╭──
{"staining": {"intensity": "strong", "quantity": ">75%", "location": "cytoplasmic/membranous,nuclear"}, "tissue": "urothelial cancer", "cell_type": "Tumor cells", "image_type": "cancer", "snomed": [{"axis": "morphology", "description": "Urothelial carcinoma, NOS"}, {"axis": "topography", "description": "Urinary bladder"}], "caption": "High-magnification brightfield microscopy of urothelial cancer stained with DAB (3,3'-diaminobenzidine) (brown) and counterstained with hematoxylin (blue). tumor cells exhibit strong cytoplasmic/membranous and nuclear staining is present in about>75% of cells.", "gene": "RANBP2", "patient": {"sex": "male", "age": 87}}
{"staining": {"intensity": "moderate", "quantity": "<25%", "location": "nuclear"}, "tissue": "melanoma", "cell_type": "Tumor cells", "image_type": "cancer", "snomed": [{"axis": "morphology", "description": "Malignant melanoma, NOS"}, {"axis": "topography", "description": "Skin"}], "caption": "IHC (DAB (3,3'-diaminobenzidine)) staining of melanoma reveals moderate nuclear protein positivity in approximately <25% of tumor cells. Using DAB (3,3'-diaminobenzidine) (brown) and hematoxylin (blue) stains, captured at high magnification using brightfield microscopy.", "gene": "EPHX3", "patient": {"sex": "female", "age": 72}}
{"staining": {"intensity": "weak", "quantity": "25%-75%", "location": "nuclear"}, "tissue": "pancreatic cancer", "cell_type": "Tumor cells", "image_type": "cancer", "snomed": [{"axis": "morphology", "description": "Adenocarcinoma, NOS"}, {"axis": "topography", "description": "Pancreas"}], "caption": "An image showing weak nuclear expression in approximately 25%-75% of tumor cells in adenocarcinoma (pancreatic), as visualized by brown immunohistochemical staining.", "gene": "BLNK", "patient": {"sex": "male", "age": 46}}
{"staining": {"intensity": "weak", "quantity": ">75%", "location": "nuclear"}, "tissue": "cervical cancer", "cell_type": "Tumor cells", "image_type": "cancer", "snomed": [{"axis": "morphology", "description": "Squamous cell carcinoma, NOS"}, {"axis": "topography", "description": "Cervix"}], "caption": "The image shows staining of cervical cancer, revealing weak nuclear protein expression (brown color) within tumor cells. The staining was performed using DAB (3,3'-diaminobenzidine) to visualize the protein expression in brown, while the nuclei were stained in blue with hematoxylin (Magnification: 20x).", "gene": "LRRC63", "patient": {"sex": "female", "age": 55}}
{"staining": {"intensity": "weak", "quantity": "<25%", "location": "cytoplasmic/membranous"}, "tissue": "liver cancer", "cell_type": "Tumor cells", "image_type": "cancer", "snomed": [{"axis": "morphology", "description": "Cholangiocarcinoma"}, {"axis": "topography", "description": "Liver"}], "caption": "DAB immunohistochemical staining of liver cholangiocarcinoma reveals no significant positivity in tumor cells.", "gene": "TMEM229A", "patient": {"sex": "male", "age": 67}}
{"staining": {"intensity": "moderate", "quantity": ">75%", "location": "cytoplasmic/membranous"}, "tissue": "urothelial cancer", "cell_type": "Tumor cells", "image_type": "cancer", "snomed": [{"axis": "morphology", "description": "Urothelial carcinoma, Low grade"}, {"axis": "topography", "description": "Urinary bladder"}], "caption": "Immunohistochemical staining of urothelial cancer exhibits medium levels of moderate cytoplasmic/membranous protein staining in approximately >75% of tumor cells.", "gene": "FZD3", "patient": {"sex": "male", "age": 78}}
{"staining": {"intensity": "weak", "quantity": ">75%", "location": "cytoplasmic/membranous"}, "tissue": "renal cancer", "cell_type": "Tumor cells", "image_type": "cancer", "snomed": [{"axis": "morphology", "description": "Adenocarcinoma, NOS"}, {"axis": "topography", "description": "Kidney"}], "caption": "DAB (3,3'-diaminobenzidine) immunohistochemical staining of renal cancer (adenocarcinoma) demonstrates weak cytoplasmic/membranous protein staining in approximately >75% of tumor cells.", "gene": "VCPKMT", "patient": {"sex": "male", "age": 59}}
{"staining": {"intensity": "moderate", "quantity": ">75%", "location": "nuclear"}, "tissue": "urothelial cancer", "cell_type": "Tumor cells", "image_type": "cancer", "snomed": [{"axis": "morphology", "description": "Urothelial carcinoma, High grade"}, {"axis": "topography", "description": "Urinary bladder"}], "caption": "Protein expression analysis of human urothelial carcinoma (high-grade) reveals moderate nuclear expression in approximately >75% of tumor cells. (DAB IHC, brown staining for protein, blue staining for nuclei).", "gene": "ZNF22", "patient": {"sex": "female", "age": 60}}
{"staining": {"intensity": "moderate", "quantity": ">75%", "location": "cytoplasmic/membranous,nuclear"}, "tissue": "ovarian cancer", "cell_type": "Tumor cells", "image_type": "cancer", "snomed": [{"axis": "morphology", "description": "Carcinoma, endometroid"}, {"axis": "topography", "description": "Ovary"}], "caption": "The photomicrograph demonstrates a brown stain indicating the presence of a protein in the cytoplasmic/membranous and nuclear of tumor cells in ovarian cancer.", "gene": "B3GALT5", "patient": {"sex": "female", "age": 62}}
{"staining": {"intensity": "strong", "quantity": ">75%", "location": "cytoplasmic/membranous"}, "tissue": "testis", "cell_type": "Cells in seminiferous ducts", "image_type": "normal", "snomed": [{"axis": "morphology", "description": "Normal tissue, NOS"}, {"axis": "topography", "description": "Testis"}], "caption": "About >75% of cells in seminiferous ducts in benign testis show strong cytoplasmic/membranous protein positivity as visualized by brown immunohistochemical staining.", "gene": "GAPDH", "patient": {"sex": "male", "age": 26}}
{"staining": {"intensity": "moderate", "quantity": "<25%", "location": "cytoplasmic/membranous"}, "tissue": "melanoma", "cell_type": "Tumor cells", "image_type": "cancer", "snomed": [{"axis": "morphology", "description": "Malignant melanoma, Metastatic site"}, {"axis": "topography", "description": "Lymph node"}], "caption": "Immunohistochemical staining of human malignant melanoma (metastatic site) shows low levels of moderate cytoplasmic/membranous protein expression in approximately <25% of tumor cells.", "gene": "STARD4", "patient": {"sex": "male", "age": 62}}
╰──
• [ASSIGNMENT]
For the records above, state the number of lines that contain "adenocarcinoma", and provide nothing further.

• [ANSWER SPACE]
2